Bugün artık Türkiye’nin kültürel coğrafyasını oluşturan hemen tüm kimliklerin, kültürlerin, dillerin öyküsünü Kalan Müzik arşivindeki çalışmalardan; bu çalışmalara ses veren ilgili kültür ve kimliklerin mensubu kıymetli sanatçıların seslerinden, sözlerinden, ezgilerinden biliyoruz. O ezgilerde ahenkle dile gelen her bir sözü, sesi, tınıyı dikkatle dinleyin, sizi, bu kültürlere nasıl kıyıldığının öyküsüne götürür. İçiniz sızlar adeta. Bu anlamda Kalan Müzik arşivi geriye dönüp bu kültür ve kimliklerin uğradığı kıyım süreçlerini sorgulamaya bir davettir aynı zamanda ve etkisi olağanüstü önemdedir.

Hasan Saltık’ın, parçası olduğu Dersim coğrafyasına ilişkin işleri ise ayrı bir değerlendirmeyi hak ediyor. Kişisel çabalarıyla oluşturduğu Dersim Arşivi, ben dahil, Dersim’e ilişkin çalışma yapan bütün kişi ve kurumlara ciddi katkılar sunmuştur. Bu yüzden Dersim hakkında kitaplar, makaleler, film ve belgeseller ve daha pek çok çalışmanın en önemli ortak özelliği Kalan Müzik ve Hasan Saltık’a referans vermiş olmalarıdır.

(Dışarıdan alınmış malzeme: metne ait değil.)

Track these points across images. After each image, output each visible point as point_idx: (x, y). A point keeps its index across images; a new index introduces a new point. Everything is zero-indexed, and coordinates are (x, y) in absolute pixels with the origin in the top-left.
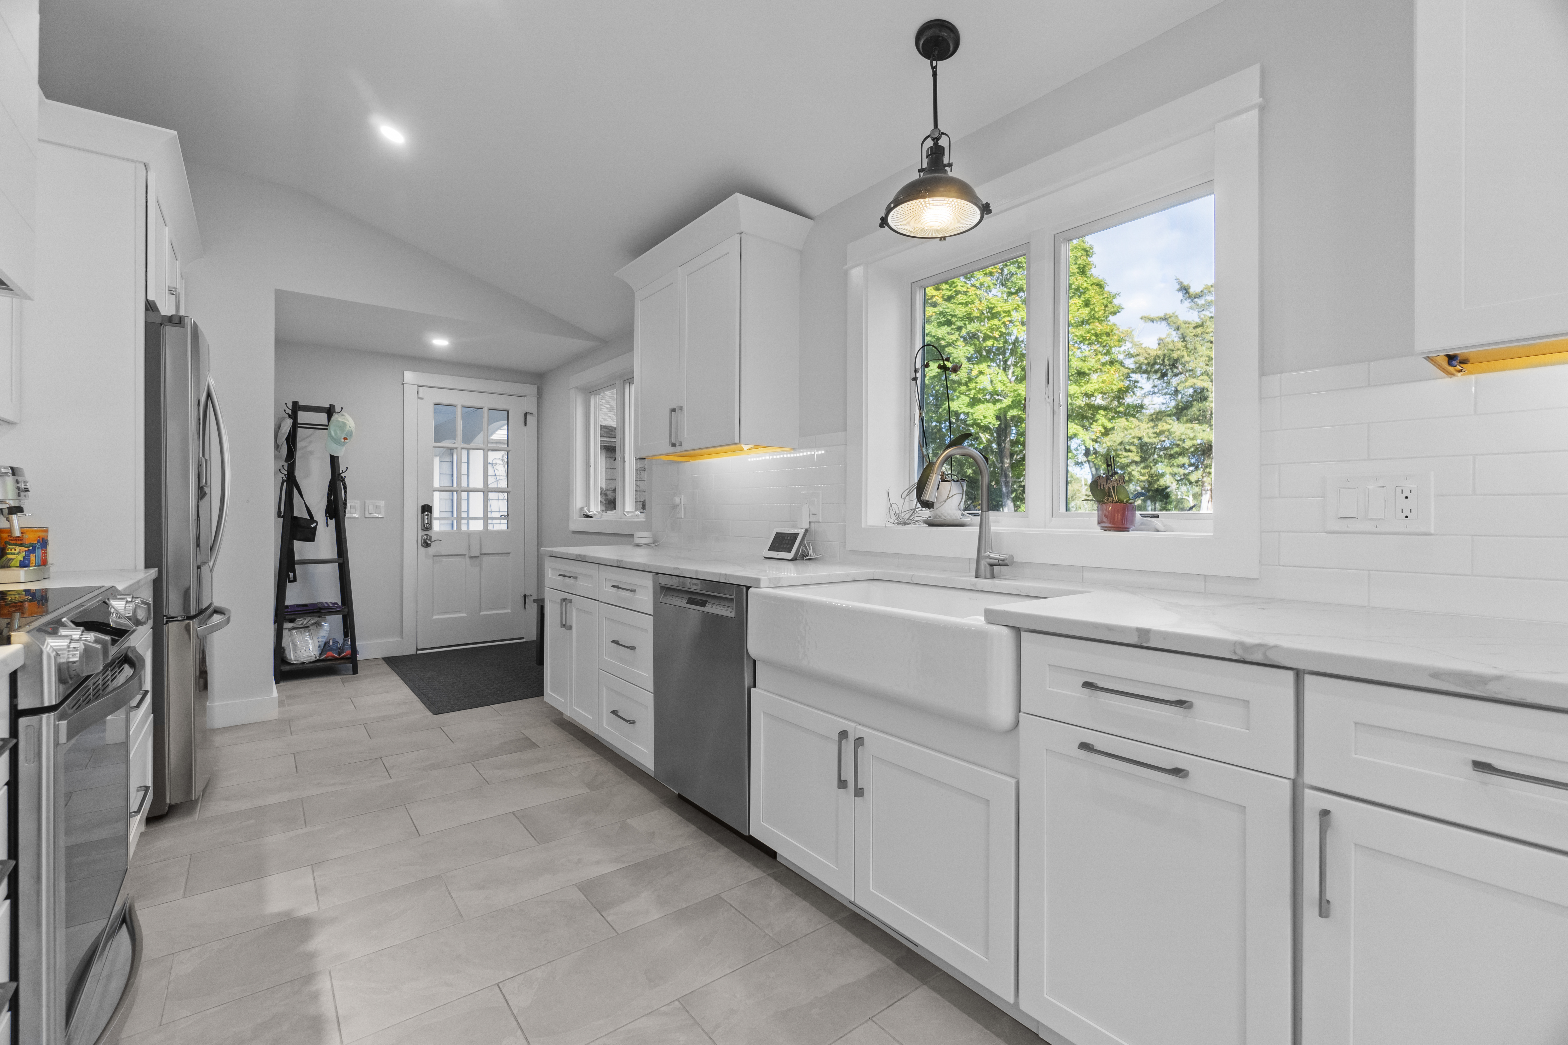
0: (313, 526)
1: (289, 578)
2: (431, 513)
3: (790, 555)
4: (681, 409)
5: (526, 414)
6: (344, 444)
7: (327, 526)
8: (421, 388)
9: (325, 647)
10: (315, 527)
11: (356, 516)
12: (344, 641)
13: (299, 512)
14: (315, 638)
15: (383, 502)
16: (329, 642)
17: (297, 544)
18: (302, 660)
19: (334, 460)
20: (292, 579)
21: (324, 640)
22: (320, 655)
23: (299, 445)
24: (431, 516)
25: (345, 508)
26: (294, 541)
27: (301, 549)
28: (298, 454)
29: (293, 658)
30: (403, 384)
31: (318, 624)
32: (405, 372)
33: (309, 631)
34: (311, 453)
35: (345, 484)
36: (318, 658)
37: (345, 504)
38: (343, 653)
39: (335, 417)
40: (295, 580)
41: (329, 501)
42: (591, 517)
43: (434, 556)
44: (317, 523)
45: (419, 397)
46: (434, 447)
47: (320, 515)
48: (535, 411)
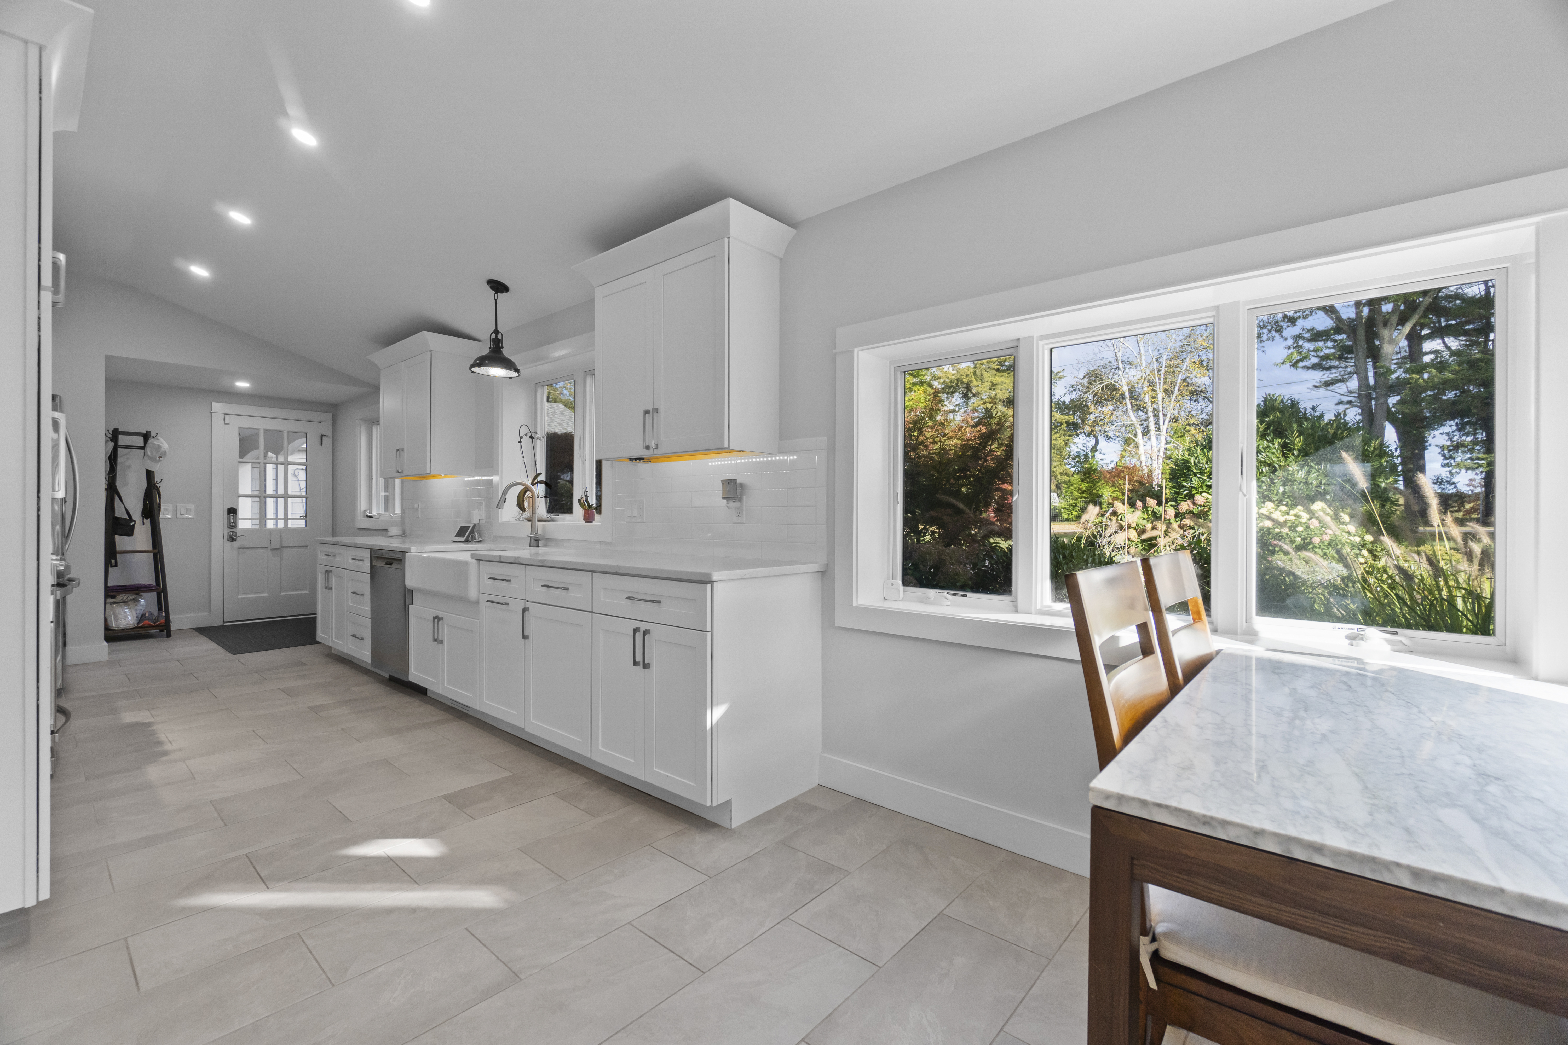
0: (131, 524)
1: (111, 564)
2: (236, 514)
3: (463, 539)
4: (403, 450)
5: (322, 436)
6: (159, 461)
7: (143, 524)
8: (227, 416)
9: (142, 618)
10: (134, 525)
11: (168, 516)
12: (159, 613)
13: (120, 513)
14: (133, 611)
15: (193, 505)
16: (145, 614)
17: (117, 537)
18: (122, 626)
19: (150, 474)
20: (114, 565)
21: (141, 612)
22: (138, 623)
23: (119, 460)
24: (236, 517)
25: (160, 510)
26: (116, 536)
27: (122, 541)
28: (119, 467)
29: (114, 625)
30: (211, 413)
31: (135, 600)
32: (213, 404)
33: (128, 605)
34: (129, 467)
35: (160, 492)
36: (136, 625)
37: (160, 507)
38: (158, 621)
39: (151, 441)
40: (116, 566)
41: (145, 505)
42: (372, 517)
43: (239, 548)
44: (135, 522)
45: (226, 422)
46: (239, 462)
47: (137, 516)
48: (330, 433)
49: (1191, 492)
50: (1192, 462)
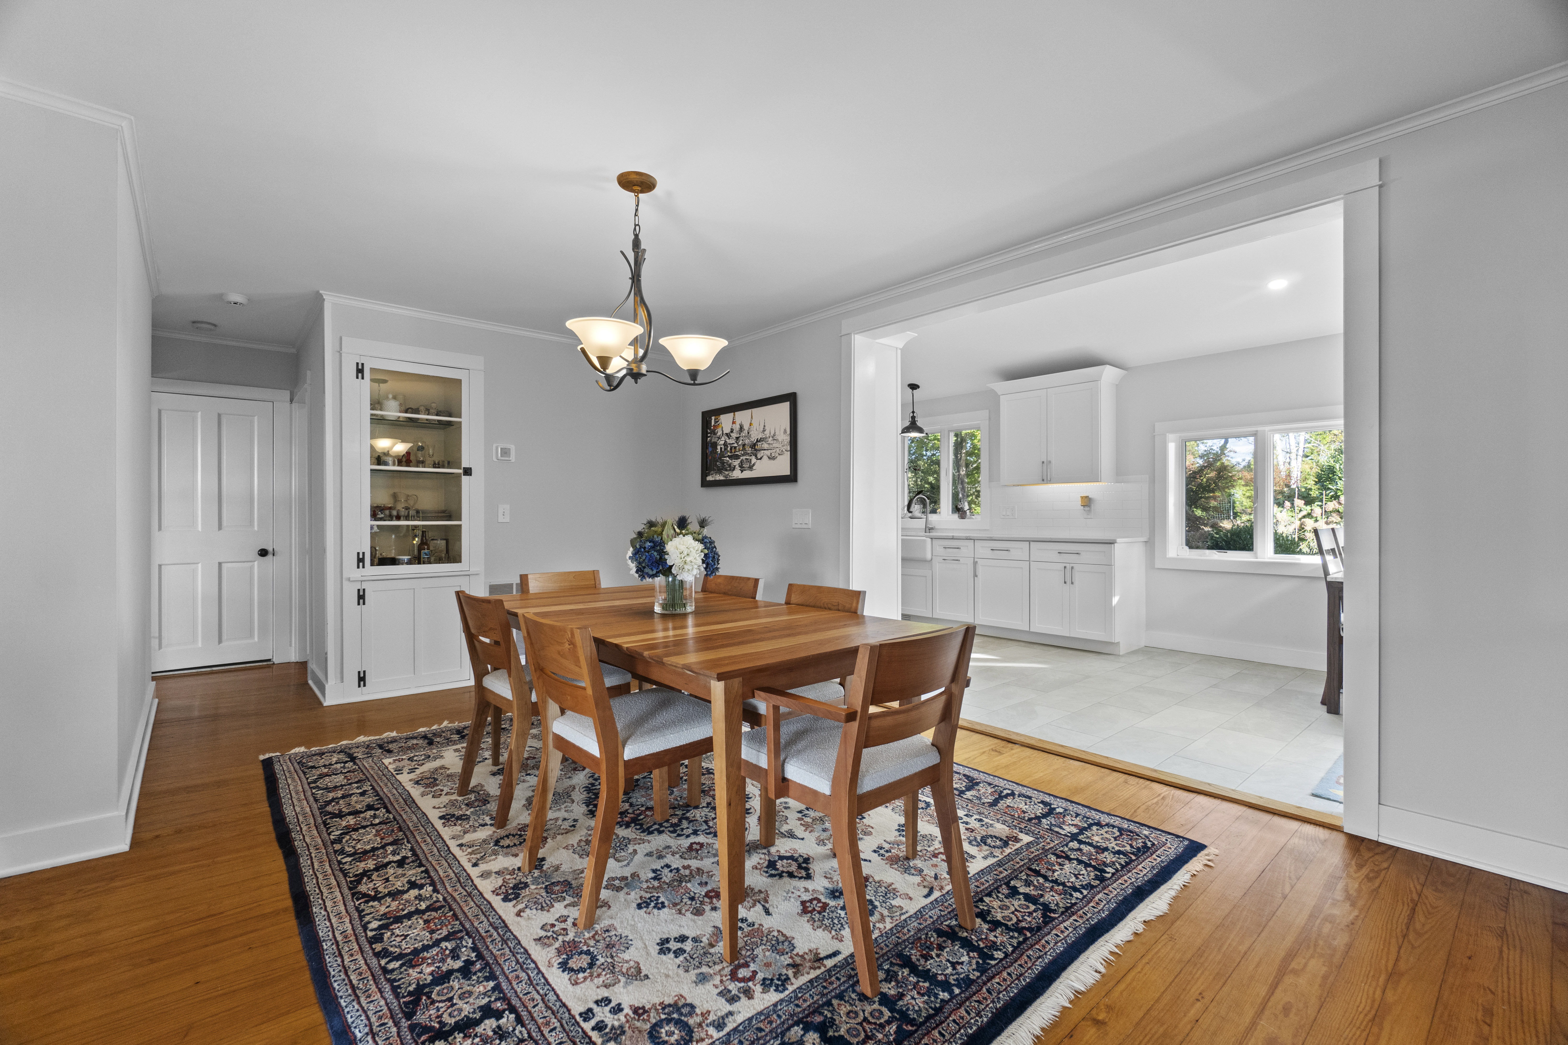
49: (1336, 493)
50: (1338, 468)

Hasan Saltık’la sohbetlerimizin baskın konularından birisi Dersim Kışlası olmuştu. Çocukluğu orada geçmişti. Bu yüzden bir hafıza mekanı olarak kışlaya dair her çalışmaya, her türlü desteği vereceğini defalarca ifade etmişti. Sonradan sistemin engellerine takılsa da, benim de dahil olduğum bir akademik kurulun, kışlanın bir toplumsal tarih müzesi olarak inşası çalışmasında bu motivasyonun etkisi çok büyüktü. Ne yazık ki tamamlanamadı.

Hasan Saltık gerçekten büyük bir kayıp. Geriye devasa bir birikim ve bu birikimi işleyerek olanlara bir davet bıraktı. Onun ince başarısına ulaşmak çok zor elbette ama bu davete uymak, bu coğrafyanın tarihine karşı bir sorumluluktur.